Solidarité avec le peuple kanak
Par 215 voix contre 41, le Sénat a adopté mardi 24 février le projet de loi constitutionnelle portant création d’un État de Nouvelle-Calédonie inscrit dans la Constitution française. Le gouvernement sait pourtant que ce texte ne recueillera ni une majorité à l’Assemblée fin mars, ni une majorité qualifiée au Congrès.
Kanaky Nouvelle-Calédonie : le gouvernement fait à nouveau fausse route
Par 215 voix contre 41, le Sénat a adopté mardi 24 février le projet de loi constitutionnelle qui porte création d’un État de la Nouvelle-Calédonie inscrit dans la Constitution française. Le gouvernement sait que ce texte ne recueillera pas une majorité à l’Assemblée fin mars. Et en tout état de cause qu’une majorité qualifiée au Congrès est inaccessible.
Pourquoi donc un tel entêtement ? Pourquoi tant d’irresponsabilité ?
Entêtement à vouloir imposer l’accord de Bougival de juillet 2025, dénoncé par le FLNKS, et aussi l’accord Élysée-Oudinot signé le 19 janvier en l’absence du FLNKS.
Irresponsabilité de vouloir une nouvelle fois reporter les élections provinciales, dans l’espoir de parvenir avant leur tenue à un dégel du corps électoral, cette question éminemment inflammable.
Irresponsabilité encore de renvoyer toutes les questions décisives liées à la loi constitutionnelle à une loi organique dont on ne sait rien, ce qui revient à « demander au constituant de se prononcer à l’aveugle ».
Sébastien Lecornu s’accroche au fait que, lorsqu’il fut aux commandes en tant que ministre des Outre-mer, il a eu raison. Raison de considérer que le 3ᵉ référendum a confirmé que « les Calédoniens ont dit oui au maintien dans la France ». Raison de soutenir la droite calédonienne réactionnaire, quitte à nier que celle-ci agite la menace d’une partition du territoire. Et déni du chantage quant à un soutien économique conditionné par l’adoption du projet institutionnel (ce qui est confirmé par le sénateur néo-calédonien Georges Naturel (LR) acteur des discussions).
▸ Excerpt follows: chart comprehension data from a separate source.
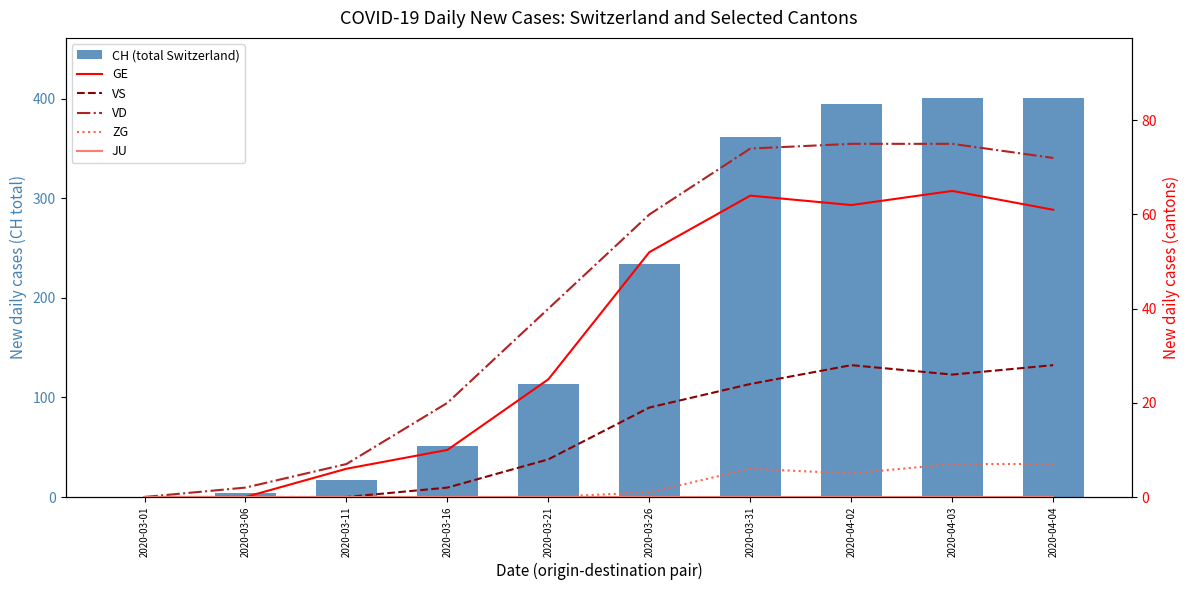

What is the value of the CH (total Switzerland) bar at the 2nd from the left?

4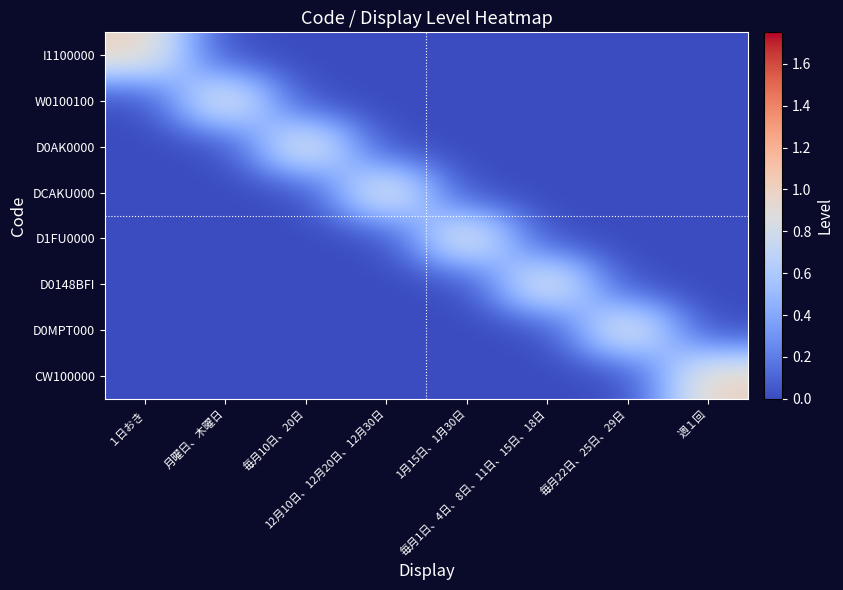

What is the difference between the highest and lowest values at 週１回?

1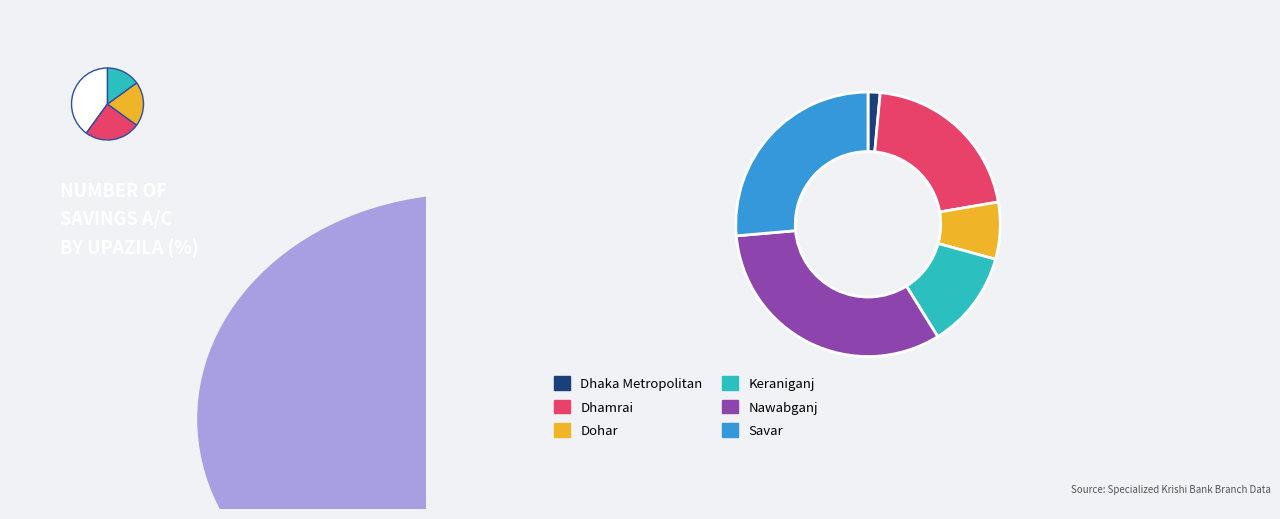

To the nearest percent, what portion does Dohar represent?

7%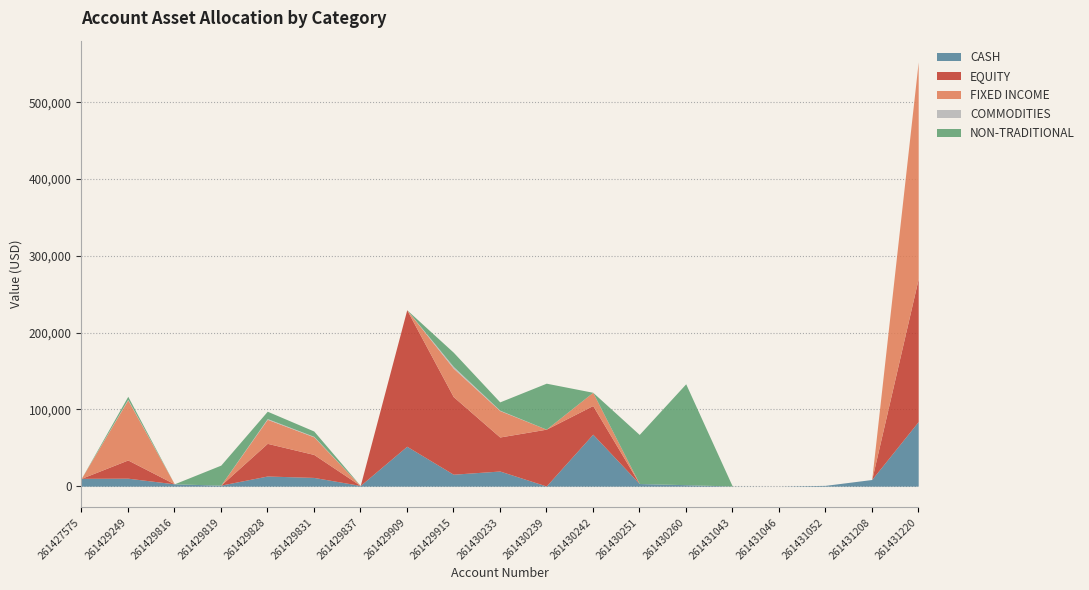

Which category has the lowest value in the NON-TRADITIONAL series?

261427575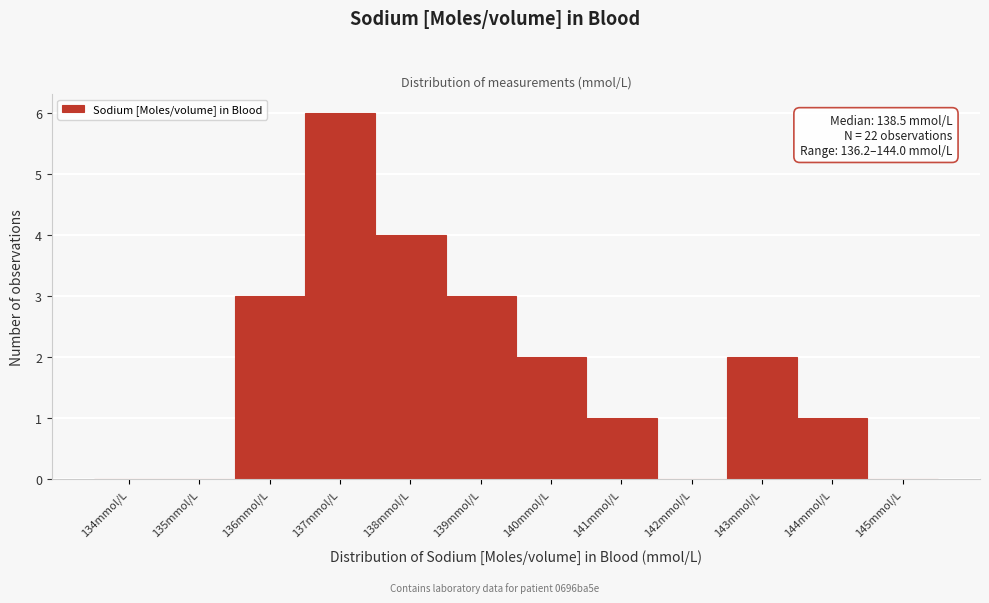

Reading right to left, extract all data points from this chart.

145mmol/L=0	144mmol/L=1	143mmol/L=2	142mmol/L=0	141mmol/L=1	140mmol/L=2	139mmol/L=3	138mmol/L=4	137mmol/L=6	136mmol/L=3	135mmol/L=0	134mmol/L=0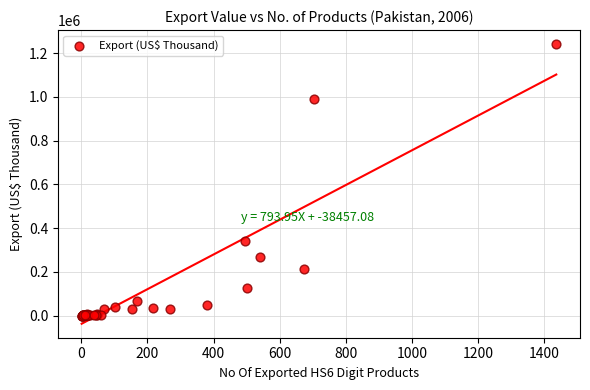

What Y value in the scatter plot is closest to 620909?

340863.6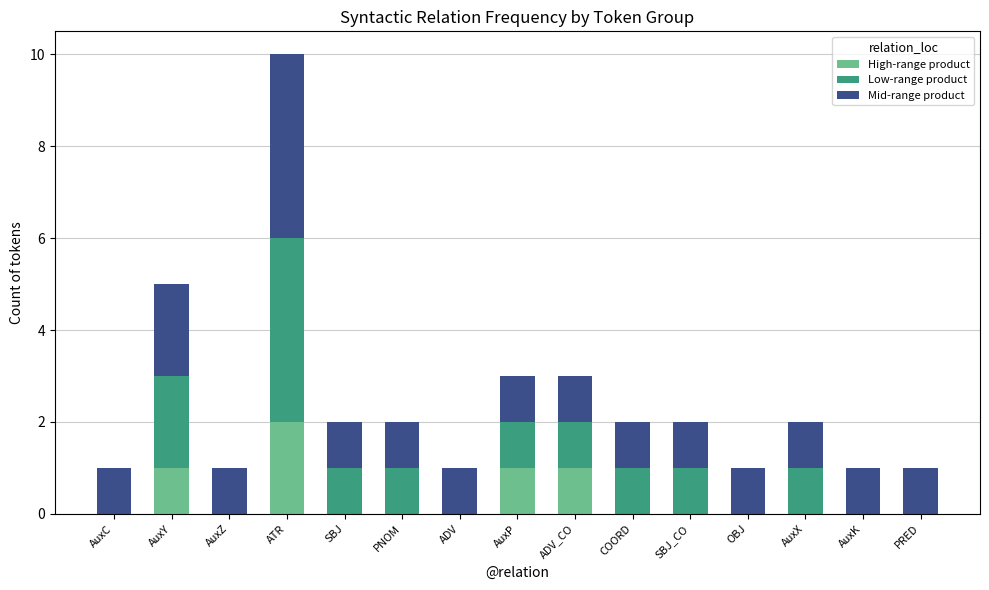

At which category is the sum across all series the highest?

ATR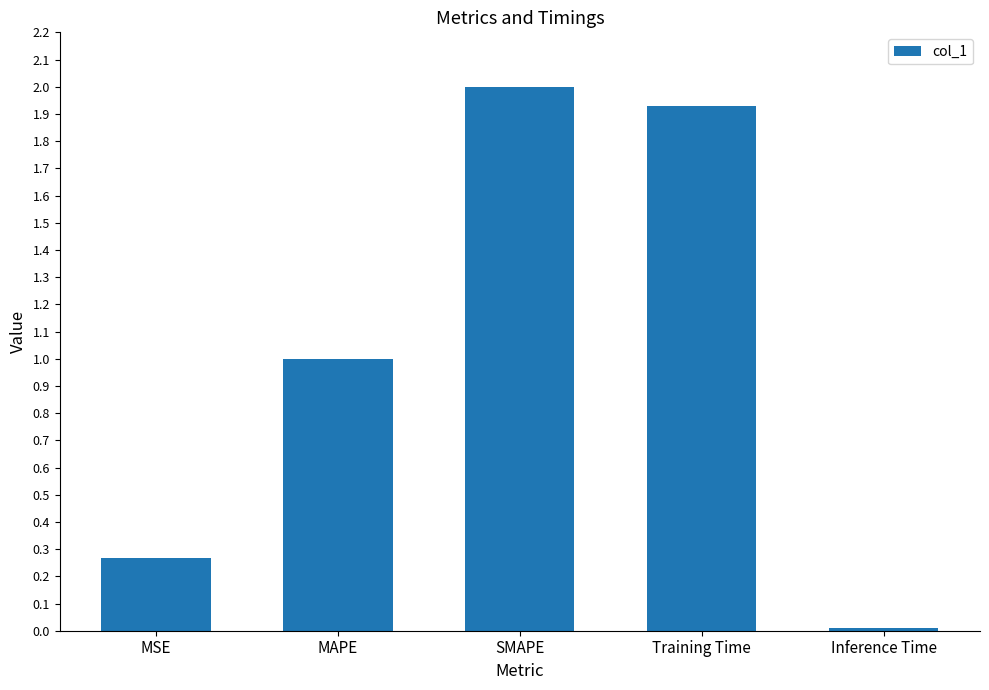

What is the maximum value shown in the chart?

2.0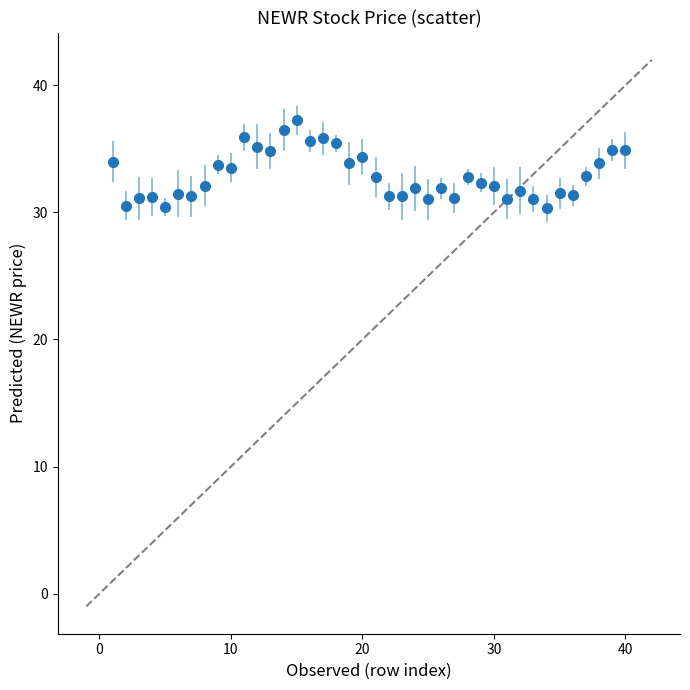

True or false: there are more than 0 points higher than both neighbors.

True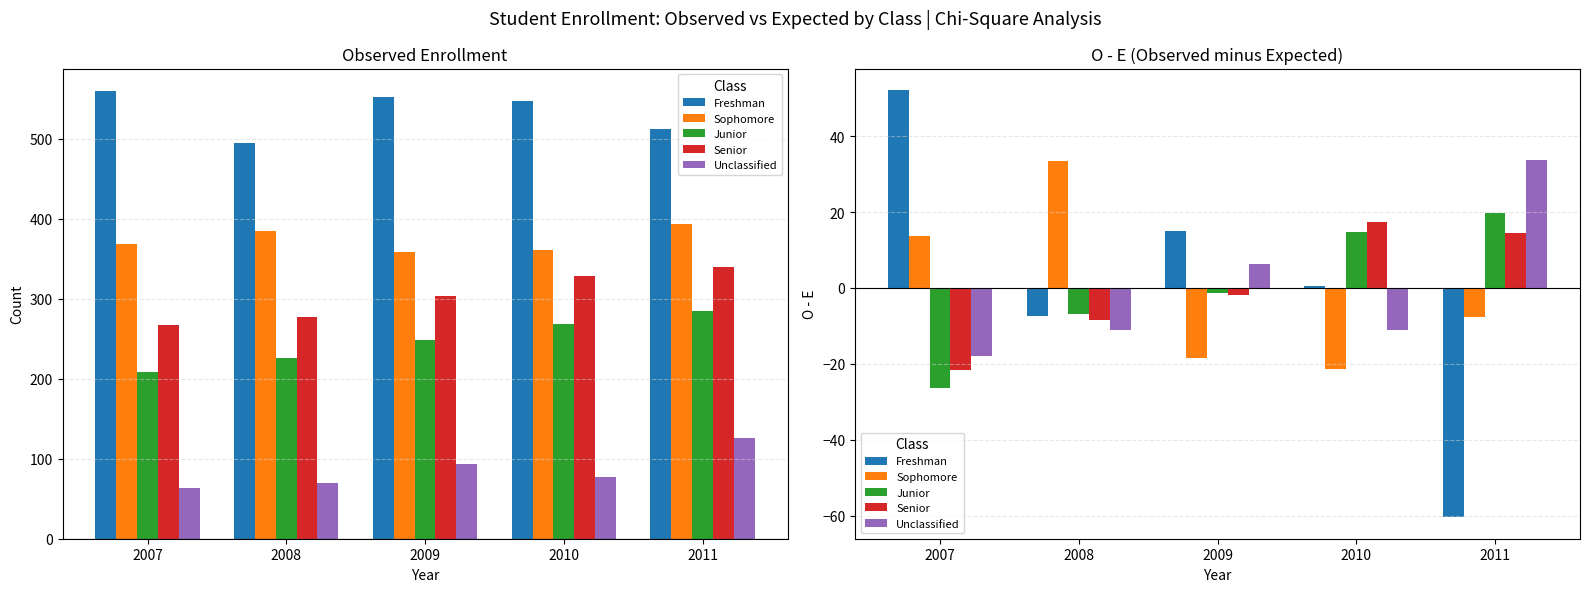

What is the approximate value of Unclassified at 2009?

6.3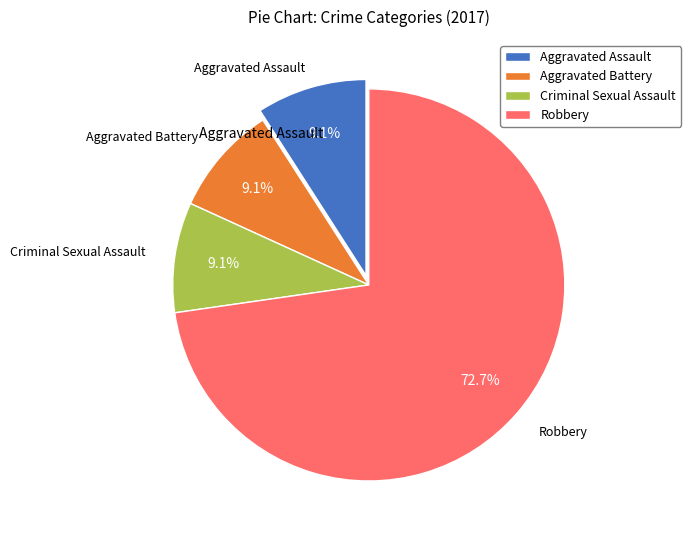

To the nearest percent, what is the difference between the largest and smallest slice percentages?

64%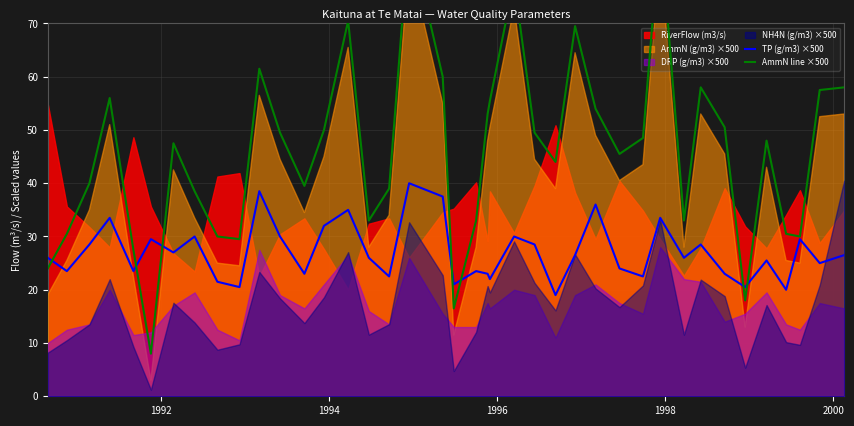

Which series has the largest total across all categories?

AmmN line ×500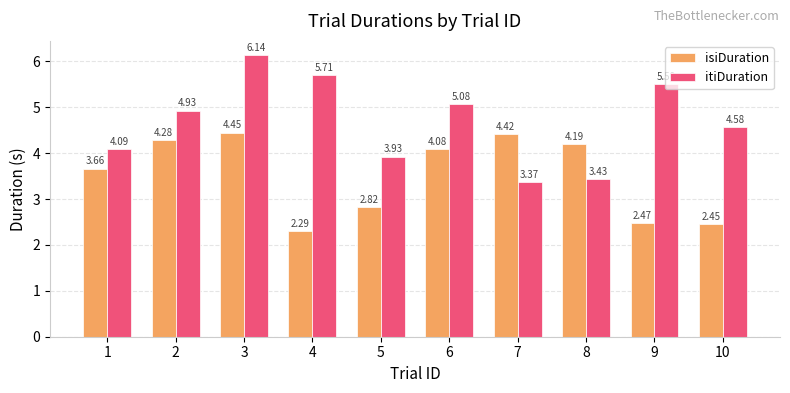

At how many categories does at least one series exceed 5?

4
Manuel Valls, lui aussi ministre des Outre-mer, récemment écarté, recense précisément toutes les bévues du gouvernement. Pourquoi Sébastien Lecornu ne l’écoute-t-il pas ?
Sans doute par déni de l’évidence : il n’y a pas d’accord possible, donc pas de solution, sans le FLNKS. Or, le FLNKS a clairement argumenté que l’accord de Bougival est en rupture avec le processus de décolonisation de Nouméa-Matignon, et avec le droit international, en ce qu’il ne donne pas de garantie quant à la possibilité de l’accès à la pleine souveraineté. D’où son refus de valider cet accord, ce sur quoi il est rejoint aujourd’hui par d’autres indépendantistes et Océaniens, tandis que des non-indépendantistes modérés expliquent la nécessité de renouer un dialogue indispensable avec le FLNKS.
Sébastien Lecornu confirme une politique qui, niant le fait colonial et ses conséquences, se montre irrespectueuse à l’égard du peuple kanak et bafoue ses droits légitimes. Ce qui ne peut conduire qu’à une dangereuse impasse. La reconnaissance honnête du droit à l’indépendance de la Kanaky/Nouvelle-Calédonie est le préalable à une forme d’association avec la République française, qui offrirait à la Kanaky et aussi à la France une perspective commune juste car respectueuse des droits des peuples.
Solidarité avec le peuple kanak dans son combat pour l’indépendance et le respect de ses droits.